> _YOUR TASK_: Reproduce the text of the records below with each "Red Hat" changed to "Red Hat, Inc." and everything else left unchanged. Omit the pictures from your answer.

▽

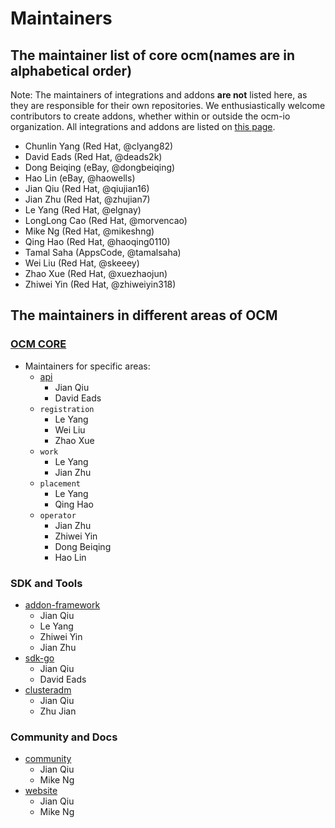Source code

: # Maintainers

## The maintainer list of core ocm(names are in alphabetical order)

Note: The maintainers of integrations and addons **are not** listed here, as they are responsible for their own repositories.
We enthusiastically welcome contributors to create addons, whether within or outside the ocm-io organization. All integrations and addons are listed on [this page](https://open-cluster-management.io/getting-started/integration/).


* Chunlin Yang (Red Hat, @clyang82)
* David Eads (Red Hat, @deads2k)
* Dong Beiqing (eBay, @dongbeiqing)
* Hao Lin (eBay, @haowells)
* Jian Qiu (Red Hat, @qiujian16)
* Jian Zhu (Red Hat, @zhujian7)
* Le Yang (Red Hat, @elgnay)
* LongLong Cao (Red Hat, @morvencao)
* Mike Ng (Red Hat, @mikeshng)
* Qing Hao (Red Hat, @haoqing0110)
* Tamal Saha (AppsCode, @tamalsaha)
* Wei Liu (Red Hat, @skeeey)
* Zhao Xue (Red Hat, @xuezhaojun)
* Zhiwei Yin (Red Hat, @zhiweiyin318)

## The maintainers in different areas of OCM

### [OCM CORE](https://github.com/open-cluster-management-io/ocm)
* Maintainers for specific areas:
    * [api](https://github.com/open-cluster-management-io/api)
        * Jian Qiu
        * David Eads
    * `registration`
        * Le Yang
        * Wei Liu
        * Zhao Xue
    * `work`
        * Le Yang
        * Jian Zhu
    * `placement`
        * Le Yang
        * Qing Hao
    * `operator`
        * Jian Zhu
        * Zhiwei Yin
        * Dong Beiqing
        * Hao Lin

### SDK and Tools
* [addon-framework](https://github.com/open-cluster-management-io/addon-framework)
    * Jian Qiu
    * Le Yang
    * Zhiwei Yin
    * Jian Zhu
* [sdk-go](https://github.com/open-cluster-management-io/sdk-go/blob/main/OWNERS)
    * Jian Qiu
    * David Eads
* [clusteradm](https://github.com/open-cluster-management-io/clusteradm)
    * Jian Qiu
    * Zhu Jian

### Community and Docs
* [community](https://github.com/open-cluster-management-io/community)
    * Jian Qiu
    * Mike Ng
* [website](https://github.com/open-cluster-management-io/open-cluster-management-io.github.io)
    * Jian Qiu
    * Mike Ng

△

> _ANSWER SECTION_:
Source code

: # Maintainers

## The maintainer list of core ocm(names are in alphabetical order)

Note: The maintainers of integrations and addons **are not** listed here, as they are responsible for their own repositories.
We enthusiastically welcome contributors to create addons, whether within or outside the ocm-io organization. All integrations and addons are listed on [this page](https://open-cluster-management.io/getting-started/integration/).


* Chunlin Yang (Red Hat, Inc., @clyang82)
* David Eads (Red Hat, Inc., @deads2k)
* Dong Beiqing (eBay, @dongbeiqing)
* Hao Lin (eBay, @haowells)
* Jian Qiu (Red Hat, Inc., @qiujian16)
* Jian Zhu (Red Hat, Inc., @zhujian7)
* Le Yang (Red Hat, Inc., @elgnay)
* LongLong Cao (Red Hat, Inc., @morvencao)
* Mike Ng (Red Hat, Inc., @mikeshng)
* Qing Hao (Red Hat, Inc., @haoqing0110)
* Tamal Saha (AppsCode, @tamalsaha)
* Wei Liu (Red Hat, Inc., @skeeey)
* Zhao Xue (Red Hat, Inc., @xuezhaojun)
* Zhiwei Yin (Red Hat, Inc., @zhiweiyin318)

## The maintainers in different areas of OCM

### [OCM CORE](https://github.com/open-cluster-management-io/ocm)
* Maintainers for specific areas:
    * [api](https://github.com/open-cluster-management-io/api)
        * Jian Qiu
        * David Eads
    * `registration`
        * Le Yang
        * Wei Liu
        * Zhao Xue
    * `work`
        * Le Yang
        * Jian Zhu
    * `placement`
        * Le Yang
        * Qing Hao
    * `operator`
        * Jian Zhu
        * Zhiwei Yin
        * Dong Beiqing
        * Hao Lin

### SDK and Tools
* [addon-framework](https://github.com/open-cluster-management-io/addon-framework)
    * Jian Qiu
    * Le Yang
    * Zhiwei Yin
    * Jian Zhu
* [sdk-go](https://github.com/open-cluster-management-io/sdk-go/blob/main/OWNERS)
    * Jian Qiu
    * David Eads
* [clusteradm](https://github.com/open-cluster-management-io/clusteradm)
    * Jian Qiu
    * Zhu Jian

### Community and Docs
* [community](https://github.com/open-cluster-management-io/community)
    * Jian Qiu
    * Mike Ng
* [website](https://github.com/open-cluster-management-io/open-cluster-management-io.github.io)
    * Jian Qiu
    * Mike Ng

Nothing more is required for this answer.